Material supplied:
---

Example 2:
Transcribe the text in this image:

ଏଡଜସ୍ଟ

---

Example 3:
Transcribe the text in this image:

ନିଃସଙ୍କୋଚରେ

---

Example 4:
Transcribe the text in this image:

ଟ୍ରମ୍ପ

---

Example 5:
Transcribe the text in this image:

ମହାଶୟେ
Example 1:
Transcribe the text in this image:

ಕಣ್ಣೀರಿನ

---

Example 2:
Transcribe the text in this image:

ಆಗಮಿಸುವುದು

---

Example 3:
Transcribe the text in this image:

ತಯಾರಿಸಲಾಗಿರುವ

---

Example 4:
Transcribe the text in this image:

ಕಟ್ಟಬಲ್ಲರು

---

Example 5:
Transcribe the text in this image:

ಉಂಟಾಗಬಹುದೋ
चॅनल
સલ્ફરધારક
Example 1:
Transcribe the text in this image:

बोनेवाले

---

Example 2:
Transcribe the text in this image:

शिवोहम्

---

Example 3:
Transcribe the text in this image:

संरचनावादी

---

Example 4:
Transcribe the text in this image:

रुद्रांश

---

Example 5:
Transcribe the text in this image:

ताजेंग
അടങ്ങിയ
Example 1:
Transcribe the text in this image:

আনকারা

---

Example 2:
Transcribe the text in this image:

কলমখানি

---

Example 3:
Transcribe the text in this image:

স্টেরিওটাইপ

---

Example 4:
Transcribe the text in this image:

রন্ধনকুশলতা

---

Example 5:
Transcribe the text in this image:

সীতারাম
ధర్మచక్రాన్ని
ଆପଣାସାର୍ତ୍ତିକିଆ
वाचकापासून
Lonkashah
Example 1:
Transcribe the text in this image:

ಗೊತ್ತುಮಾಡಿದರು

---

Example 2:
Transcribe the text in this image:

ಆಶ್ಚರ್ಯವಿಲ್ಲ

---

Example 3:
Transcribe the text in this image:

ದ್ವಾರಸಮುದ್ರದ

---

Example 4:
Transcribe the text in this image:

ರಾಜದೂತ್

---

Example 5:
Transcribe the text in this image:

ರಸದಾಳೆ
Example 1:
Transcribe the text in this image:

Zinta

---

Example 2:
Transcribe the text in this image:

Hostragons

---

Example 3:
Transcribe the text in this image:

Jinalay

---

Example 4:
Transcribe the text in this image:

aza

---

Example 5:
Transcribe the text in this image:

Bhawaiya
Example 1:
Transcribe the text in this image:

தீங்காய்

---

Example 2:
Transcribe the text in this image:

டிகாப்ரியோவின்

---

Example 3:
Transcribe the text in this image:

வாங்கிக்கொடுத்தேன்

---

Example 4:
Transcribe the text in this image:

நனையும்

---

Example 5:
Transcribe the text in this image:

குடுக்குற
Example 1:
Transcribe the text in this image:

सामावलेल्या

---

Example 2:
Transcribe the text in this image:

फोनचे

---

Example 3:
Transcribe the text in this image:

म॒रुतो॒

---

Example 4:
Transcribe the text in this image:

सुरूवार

Task statement: Go through the listing and print each line exactly as it appears.

Your solution:
---

Example 2:
Transcribe the text in this image:

ଏଡଜସ୍ଟ

---

Example 3:
Transcribe the text in this image:

ନିଃସଙ୍କୋଚରେ

---

Example 4:
Transcribe the text in this image:

ଟ୍ରମ୍ପ

---

Example 5:
Transcribe the text in this image:

ମହାଶୟେ
Example 1:
Transcribe the text in this image:

ಕಣ್ಣೀರಿನ

---

Example 2:
Transcribe the text in this image:

ಆಗಮಿಸುವುದು

---

Example 3:
Transcribe the text in this image:

ತಯಾರಿಸಲಾಗಿರುವ

---

Example 4:
Transcribe the text in this image:

ಕಟ್ಟಬಲ್ಲರು

---

Example 5:
Transcribe the text in this image:

ಉಂಟಾಗಬಹುದೋ
चॅनल
સલ્ફરધારક
Example 1:
Transcribe the text in this image:

बोनेवाले

---

Example 2:
Transcribe the text in this image:

शिवोहम्

---

Example 3:
Transcribe the text in this image:

संरचनावादी

---

Example 4:
Transcribe the text in this image:

रुद्रांश

---

Example 5:
Transcribe the text in this image:

ताजेंग
അടങ്ങിയ
Example 1:
Transcribe the text in this image:

আনকারা

---

Example 2:
Transcribe the text in this image:

কলমখানি

---

Example 3:
Transcribe the text in this image:

স্টেরিওটাইপ

---

Example 4:
Transcribe the text in this image:

রন্ধনকুশলতা

---

Example 5:
Transcribe the text in this image:

সীতারাম
ధర్మచక్రాన్ని
ଆପଣାସାର୍ତ୍ତିକିଆ
वाचकापासून
Lonkashah
Example 1:
Transcribe the text in this image:

ಗೊತ್ತುಮಾಡಿದರು

---

Example 2:
Transcribe the text in this image:

ಆಶ್ಚರ್ಯವಿಲ್ಲ

---

Example 3:
Transcribe the text in this image:

ದ್ವಾರಸಮುದ್ರದ

---

Example 4:
Transcribe the text in this image:

ರಾಜದೂತ್

---

Example 5:
Transcribe the text in this image:

ರಸದಾಳೆ
Example 1:
Transcribe the text in this image:

Zinta

---

Example 2:
Transcribe the text in this image:

Hostragons

---

Example 3:
Transcribe the text in this image:

Jinalay

---

Example 4:
Transcribe the text in this image:

aza

---

Example 5:
Transcribe the text in this image:

Bhawaiya
Example 1:
Transcribe the text in this image:

தீங்காய்

---

Example 2:
Transcribe the text in this image:

டிகாப்ரியோவின்

---

Example 3:
Transcribe the text in this image:

வாங்கிக்கொடுத்தேன்

---

Example 4:
Transcribe the text in this image:

நனையும்

---

Example 5:
Transcribe the text in this image:

குடுக்குற
Example 1:
Transcribe the text in this image:

सामावलेल्या

---

Example 2:
Transcribe the text in this image:

फोनचे

---

Example 3:
Transcribe the text in this image:

म॒रुतो॒

---

Example 4:
Transcribe the text in this image:

सुरूवार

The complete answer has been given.